5 Conclusion and future scope

The proposed approach automatically detects and classify the various traffic signs. The system uses YOLO v3 algorithm and a customized CNN model. Based on experimental results and quantitative measures assessing multiple scenarios, the proposed method is proven reliable for the proper implementation of the system. The use of image augmentation techniques and filters like Lucy-Richardson remove the noise from the images without blurring the edges, thus enabling the system to detect traffic signs in lousy weather conditions. This is a significant contribution to driving since it would make driving easier and safer without compromising safety.

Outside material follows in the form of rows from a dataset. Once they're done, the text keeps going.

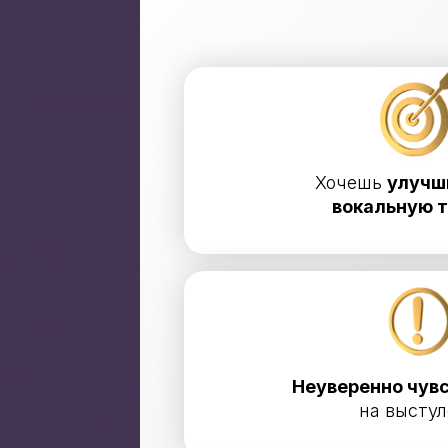
Хочешь
улучш
вокальную 
Неуверенно чув
на высту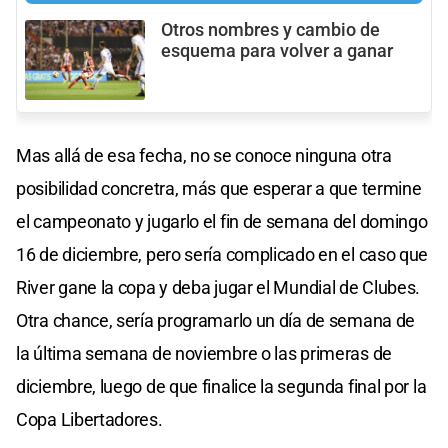
Otros nombres y cambio de
esquema para volver a ganar
Mas allá de esa fecha, no se conoce ninguna otra
posibilidad concretra, más que esperar a que termine
el campeonato y jugarlo el fin de semana del domingo
16 de diciembre, pero sería complicado en el caso que
River gane la copa y deba jugar el Mundial de Clubes.
Otra chance, sería programarlo un día de semana de
la última semana de noviembre o las primeras de
diciembre, luego de que finalice la segunda final por la
Copa Libertadores.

Furthermore, this system can be integrated without the need for a lot of hardware, which expands its reach. System works better when the vehicle is moving in a straight-line path, but it can also be enhanced to give the same results on the turns. The framework can be enhanced to provide an embedded warning system with a camera in the vehicle’s center. As an extension of this system, it can recognize traffic signals and inform the user of the time it will take to reach those signals and their status.